__Source passage__:
╔══
Association of BDI mean score (A), depressive symptoms (BDI ≥ 10) (B), physical health summary score (C) and self-rated health, adjusted for age, cohabiting status, smoking, leisure-time physical activity, body mass index, education, systolic blood pressure level, plasma glucose level, and medication usage; (C) is also adjusted for gender. Whiskers show 95% confidence intervals. BDI: Beck’s Depression Inventory; SRH: self-rated health level; I: poor or fair; II: good; III: very good or excellent.

Discussion

Main findings

Among an apparently healthy, middle-aged primary care population at risk for T2D and CVD, SRH seems to have an inverse relationship with depressive symptoms, and a positive relationship with physical health. However, depressive symptoms seem to modify the subject’s perception of his or her physical health among those experiencing poor or fair health. Subjects considering their health poor or fair more often had an adverse lifestyle and CV risk factors (specifically obesity, hypertension and glucose disorders) compared to those with better ratings of their perceived health. Moreover, 45% of women and 35% of men with poor or fair SRH had depressive symptoms.

Strengths and limitations

The strengths of our study are that the data comes from a community-based representative sample of subjects at risk for T2D and CVD, bias regarding chronic illnesses was excluded, trained medical staff made clinical measurements, and the SF-36 questionnaires were filled in before the subjects attended nurses’ appointments. The study also has limitations: the cross-sectional design prevents us to draw conclusions regarding the causal association of depressive symptoms and SRH, self-reporting of physical activity, smoking and alcohol usage may be unreliable. Our data was gathered in 2005–2007 but the prevalence of many CV risk factors, especially obesity, has since then only increased in Europe [14].

Interpretation of the results in relation to existing literature

Our results indicate that a subject’s self-rating of poor or fair health is associated with depressive symptoms. Thus, by using a few seconds asking the patient’s perception of his or her overall health, primary care practitioners and nurses may enhance the detection of depressive symptoms and recognition of depression, which has been found to be poor [2], and often delayed [3]. We suggest that SRH assessment could be a practical tool to consider psychological risk factors in CV risk management and diabetes care.
╚══
__Instructions__:
1) Quote the following part of the study discussion word for word, beginning at the words "Our results indicate" and stopping after the words "and diabetes care.".
2) Answer these questions using the study discussion:
(a) What percentage of women with poor or fair self-rated health had depressive symptoms?
(b) In which years was the data gathered?
(c) Which questionnaires did the subjects fill in before attending nurses' appointments?

__Material provided__:
╔══
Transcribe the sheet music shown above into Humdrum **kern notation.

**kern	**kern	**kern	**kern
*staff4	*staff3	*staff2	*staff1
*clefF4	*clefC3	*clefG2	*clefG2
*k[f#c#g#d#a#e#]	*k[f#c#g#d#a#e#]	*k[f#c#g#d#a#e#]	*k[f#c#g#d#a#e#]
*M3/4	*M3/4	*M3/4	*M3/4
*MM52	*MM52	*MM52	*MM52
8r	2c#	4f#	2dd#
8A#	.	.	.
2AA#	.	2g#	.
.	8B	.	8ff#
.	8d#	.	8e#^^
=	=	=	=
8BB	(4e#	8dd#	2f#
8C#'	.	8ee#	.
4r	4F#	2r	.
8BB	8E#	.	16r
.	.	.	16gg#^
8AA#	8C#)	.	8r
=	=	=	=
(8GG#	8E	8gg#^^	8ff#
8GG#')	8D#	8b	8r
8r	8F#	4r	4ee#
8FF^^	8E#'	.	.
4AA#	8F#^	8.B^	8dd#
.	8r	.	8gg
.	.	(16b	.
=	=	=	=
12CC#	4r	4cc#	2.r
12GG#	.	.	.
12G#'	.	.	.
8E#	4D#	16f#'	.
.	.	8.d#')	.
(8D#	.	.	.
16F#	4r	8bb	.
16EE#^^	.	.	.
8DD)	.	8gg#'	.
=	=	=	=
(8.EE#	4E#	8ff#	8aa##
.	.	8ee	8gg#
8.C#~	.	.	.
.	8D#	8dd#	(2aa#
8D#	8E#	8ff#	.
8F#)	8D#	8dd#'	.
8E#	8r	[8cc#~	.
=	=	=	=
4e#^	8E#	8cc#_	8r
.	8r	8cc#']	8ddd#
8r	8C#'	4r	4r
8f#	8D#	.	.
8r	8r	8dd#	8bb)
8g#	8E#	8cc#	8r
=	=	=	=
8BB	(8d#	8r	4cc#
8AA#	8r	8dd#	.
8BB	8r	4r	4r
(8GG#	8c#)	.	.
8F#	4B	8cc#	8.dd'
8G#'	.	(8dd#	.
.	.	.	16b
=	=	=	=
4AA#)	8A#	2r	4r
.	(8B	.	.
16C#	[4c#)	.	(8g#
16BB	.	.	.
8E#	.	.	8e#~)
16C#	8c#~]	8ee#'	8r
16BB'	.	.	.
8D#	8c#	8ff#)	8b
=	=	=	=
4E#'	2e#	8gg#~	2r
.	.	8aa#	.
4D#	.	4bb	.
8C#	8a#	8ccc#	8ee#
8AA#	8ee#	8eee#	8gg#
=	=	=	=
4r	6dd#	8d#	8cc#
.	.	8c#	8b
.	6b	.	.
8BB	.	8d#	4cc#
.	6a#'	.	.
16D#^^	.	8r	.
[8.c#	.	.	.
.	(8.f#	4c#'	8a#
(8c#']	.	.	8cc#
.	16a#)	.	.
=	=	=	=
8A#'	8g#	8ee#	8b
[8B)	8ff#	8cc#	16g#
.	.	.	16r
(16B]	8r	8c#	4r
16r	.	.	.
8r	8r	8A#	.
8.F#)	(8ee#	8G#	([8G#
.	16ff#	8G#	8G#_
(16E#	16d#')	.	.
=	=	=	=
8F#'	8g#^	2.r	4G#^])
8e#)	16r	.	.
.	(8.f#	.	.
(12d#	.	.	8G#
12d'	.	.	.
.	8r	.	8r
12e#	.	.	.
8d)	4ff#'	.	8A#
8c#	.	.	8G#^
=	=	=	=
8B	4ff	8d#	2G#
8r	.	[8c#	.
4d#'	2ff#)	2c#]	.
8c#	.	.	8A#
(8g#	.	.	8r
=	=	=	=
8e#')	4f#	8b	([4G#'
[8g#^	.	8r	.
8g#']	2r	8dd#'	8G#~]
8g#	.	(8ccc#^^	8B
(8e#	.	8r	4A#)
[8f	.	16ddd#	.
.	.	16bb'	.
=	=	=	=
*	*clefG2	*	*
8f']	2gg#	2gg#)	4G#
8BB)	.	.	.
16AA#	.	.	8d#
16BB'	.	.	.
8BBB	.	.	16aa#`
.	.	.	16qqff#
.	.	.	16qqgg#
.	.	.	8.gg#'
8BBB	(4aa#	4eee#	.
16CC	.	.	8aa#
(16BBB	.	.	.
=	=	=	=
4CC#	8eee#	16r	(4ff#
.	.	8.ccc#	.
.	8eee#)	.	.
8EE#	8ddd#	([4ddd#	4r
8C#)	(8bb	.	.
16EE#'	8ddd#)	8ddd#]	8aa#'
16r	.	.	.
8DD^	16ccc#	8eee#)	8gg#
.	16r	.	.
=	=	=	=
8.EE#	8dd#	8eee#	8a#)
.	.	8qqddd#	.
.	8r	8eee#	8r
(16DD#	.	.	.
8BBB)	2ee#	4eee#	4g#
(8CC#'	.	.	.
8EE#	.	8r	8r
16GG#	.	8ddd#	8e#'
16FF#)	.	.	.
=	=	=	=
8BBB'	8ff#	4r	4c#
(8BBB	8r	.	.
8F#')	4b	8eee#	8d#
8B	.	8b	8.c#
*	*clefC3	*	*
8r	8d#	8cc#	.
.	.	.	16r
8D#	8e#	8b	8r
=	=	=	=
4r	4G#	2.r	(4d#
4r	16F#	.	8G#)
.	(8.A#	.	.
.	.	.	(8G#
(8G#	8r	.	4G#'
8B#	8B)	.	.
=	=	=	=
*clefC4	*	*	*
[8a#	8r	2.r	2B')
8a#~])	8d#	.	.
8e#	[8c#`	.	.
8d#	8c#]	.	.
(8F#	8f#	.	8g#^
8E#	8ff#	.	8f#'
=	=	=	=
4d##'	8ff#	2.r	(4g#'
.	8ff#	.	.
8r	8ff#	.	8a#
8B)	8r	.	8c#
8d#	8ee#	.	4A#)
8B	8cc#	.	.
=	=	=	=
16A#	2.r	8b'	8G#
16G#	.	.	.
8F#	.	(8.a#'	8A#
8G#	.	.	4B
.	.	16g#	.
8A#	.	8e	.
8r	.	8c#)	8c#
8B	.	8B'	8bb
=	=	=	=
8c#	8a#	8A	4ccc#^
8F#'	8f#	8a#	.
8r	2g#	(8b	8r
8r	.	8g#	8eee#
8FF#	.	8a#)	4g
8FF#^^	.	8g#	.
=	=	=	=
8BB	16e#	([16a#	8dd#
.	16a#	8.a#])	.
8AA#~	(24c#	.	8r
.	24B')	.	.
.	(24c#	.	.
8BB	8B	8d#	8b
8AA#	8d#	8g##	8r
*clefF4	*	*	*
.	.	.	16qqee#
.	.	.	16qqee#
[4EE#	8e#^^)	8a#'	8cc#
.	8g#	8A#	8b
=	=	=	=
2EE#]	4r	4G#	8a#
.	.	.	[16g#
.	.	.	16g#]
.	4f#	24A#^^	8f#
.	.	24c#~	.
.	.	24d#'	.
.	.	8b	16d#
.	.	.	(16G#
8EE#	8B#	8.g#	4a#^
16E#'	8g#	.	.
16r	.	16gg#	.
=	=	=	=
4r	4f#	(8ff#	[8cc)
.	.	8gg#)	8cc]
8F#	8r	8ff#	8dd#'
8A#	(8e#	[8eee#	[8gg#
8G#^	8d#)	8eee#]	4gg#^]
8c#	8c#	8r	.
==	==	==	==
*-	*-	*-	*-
╚══
__Results in order__:
1)
Our results indicate that a subject’s self-rating of poor or fair health is associated with depressive symptoms. Thus, by using a few seconds asking the patient’s perception of his or her overall health, primary care practitioners and nurses may enhance the detection of depressive symptoms and recognition of depression, which has been found to be poor [2], and often delayed [3]. We suggest that SRH assessment could be a practical tool to consider psychological risk factors in CV risk management and diabetes care.

2)
(a) 45%
(b) 2005–2007
(c) The SF-36 questionnaires